Tuesday, October 3, 2017

Voting is Sacred in Catalunya

Last Sunday the Catalans tried to vote on a referendum asking them whether they wanted to form a new state or not.  Meanwhile the Spanish police, who ostensibly were sent to confiscate ballots and ballot boxes, also spent a lot of their energy that day breaking doors and windows of schools and gymnasiums, bludgeoning people young and old, pulling women along the ground by the hair and one they dragged by the mouth (yes, and there are videos).  At the end of the day emergency services reported they had attended 844 persons.  By the next day that number had risen to 893.  The physical damage to the public property, all of it done by police (there were no riots) totaled 300,000 euros.  The Catalan government will be filing a complaint with the court naming the Spanish National Police and Guardia Civil.

At many of the polling stations people tried all kinds of ingenious ways to hide the polling boxes from police so they wouldn't be confiscated (obviously at some personal risk).  One school hid its box in the space at the top of the elevator shaft.  Others kept moving from room to room in a cat and mouse dance with the police.  But the volunteers in Vila-rodona were the most ingenious of all.  Watch the video and see where they did their vote count.

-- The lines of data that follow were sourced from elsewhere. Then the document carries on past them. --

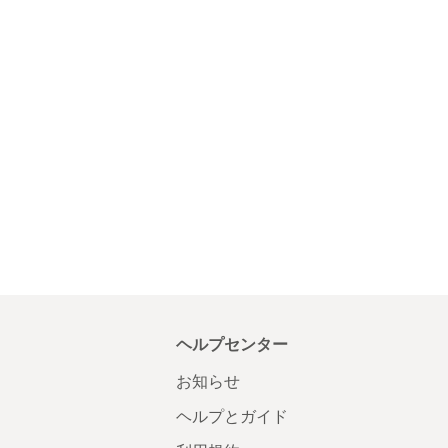
ヘルプセンター
お知らせ
ヘルプとガイド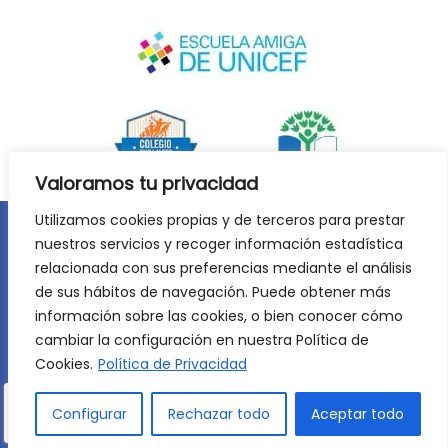
Valoramos tu privacidad
Utilizamos cookies propias y de terceros para prestar
nuestros servicios y recoger información estadística
Aviso legal
Política de privacidad
relacionada con sus preferencias mediante el análisis
Política de cookies
de sus hábitos de navegación. Puede obtener más
©
2026
Lycée Français Molière de Zaragoza. Todos los
información sobre las cookies, o bien conocer cómo
derechos reservados. Desarrollo web:
Jiménez Carbó Digital
.
cambiar la configuración en nuestra Política de
Cookies.
Política de Privacidad
Configurar
Rechazar todo
Aceptar todo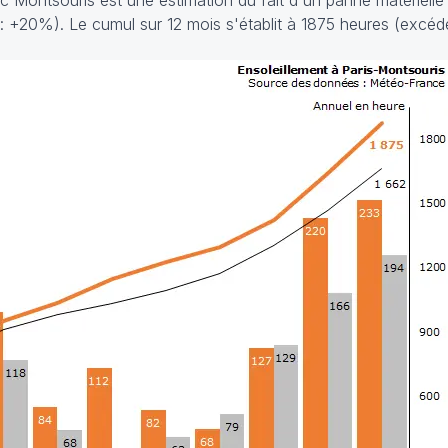
c Montsouris est une estimation du fait d'un panne matérielle 
t : +20%). Le cumul sur 12 mois s'établit à 1875 heures (excéd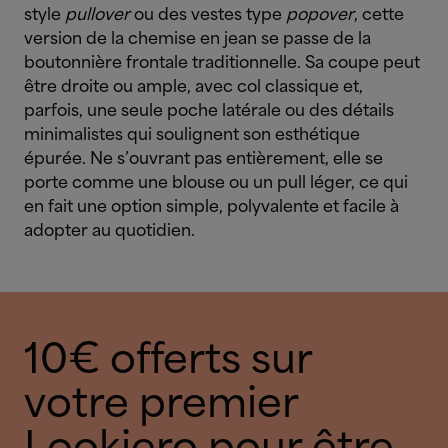
style
pullover
ou des vestes type
popover
, cette
version de la chemise en jean se passe de la
boutonnière frontale traditionnelle. Sa coupe peut
être droite ou ample, avec col classique et,
parfois, une seule poche latérale ou des détails
minimalistes qui soulignent son esthétique
épurée. Ne s’ouvrant pas entièrement, elle se
porte comme une blouse ou un pull léger, ce qui
en fait une option simple, polyvalente et facile à
adopter au quotidien.
10€ offerts sur
votre premier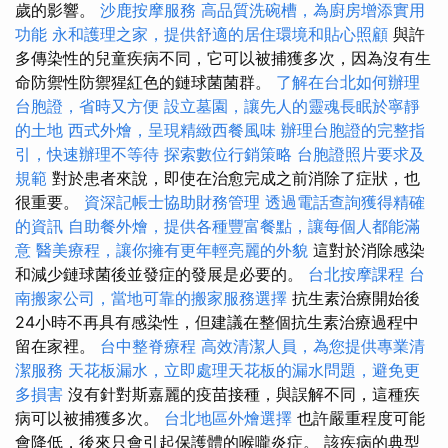
歲的影響。
沙鹿按摩服務
高品質洗碗槽，為廚房增添實用
功能
永和護理之家，提供舒適的居住環境和貼心照顧
與許
多傳染性的兒童疾病不同，它可以被捕獲多次，因為沒有生
命防禦性防禦猩紅色的鏈球菌菌群。
了解在台北如何辦理
台胞證，省時又方便
設立墓園，讓先人的靈魂長眠於寧靜
的土地
西式外燴，呈現精緻西餐風味
辦理台胞證的完整指
引，快速辦理不等待
探索數位行銷策略
台胞證照片要求及
規範
對於患者來說，即使在治愈完成之前消除了症狀，也
很重要。
資深記帳士協助財務管理
透過電話查詢獲得精確
的資訊
自助餐外燴，提供各種豐富餐點，讓每個人都能滿
意
醫美療程，讓你擁有更年輕亮麗的外貌
這對於消除感染
和減少鏈球菌後並發症的發展是必要的。
台北按摩課程
台
南搬家公司，當地可靠的搬家服務選擇
抗生素治療開始後
24小時不再具有感染性，但建議在整個抗生素治療過程中
留在家裡。
台中整脊療程
高效清潔人員，為您提供專業清
潔服務
天花板漏水，立即處理天花板的漏水問題，避免更
多損害
沒有針對斯嘉麗的疫苗接種，與誤解不同，這種疾
病可以被捕獲多次。
台北地區外燴選擇
也許嚴重程度可能
會降低，後來只會引起保護體的喉嚨炎症。 該疾病的典型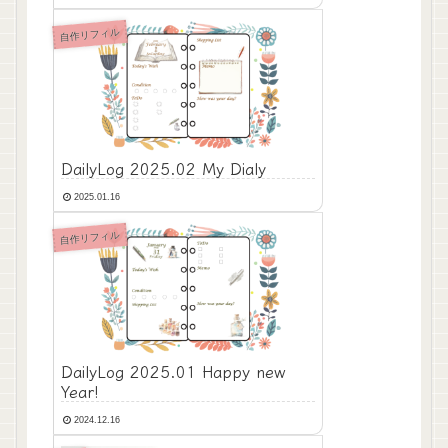
自作リフィル
DailyLog 2025.02 My Dialy
2025.01.16
自作リフィル
DailyLog 2025.01 Happy new
Year!
2024.12.16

https://www.youtube.com/watch?time_continue=21&v=J_84PRpT_no

In the end, in spite of the repressive activity of the thousands of Spanish police who were sent from all over Spain, over 2.2 million of the 5.3 eligible voters cast ballots that were counted.  Close to 800,000 people either could not vote because their polling station had been closed by police, or their votes were lost because, as the Catalan spokesman said, "the ballots were stolen."   The total number of eligible voters is 5.3 million, which means that participation (actual votes counted) was at 42.34%.

And the results are:
Yes won with 89% of the vote
No had 7.8% of the vote
Blank had 2.02%
Null had 0.8%

It is expected that the Catalan Parliament will declare independence this week.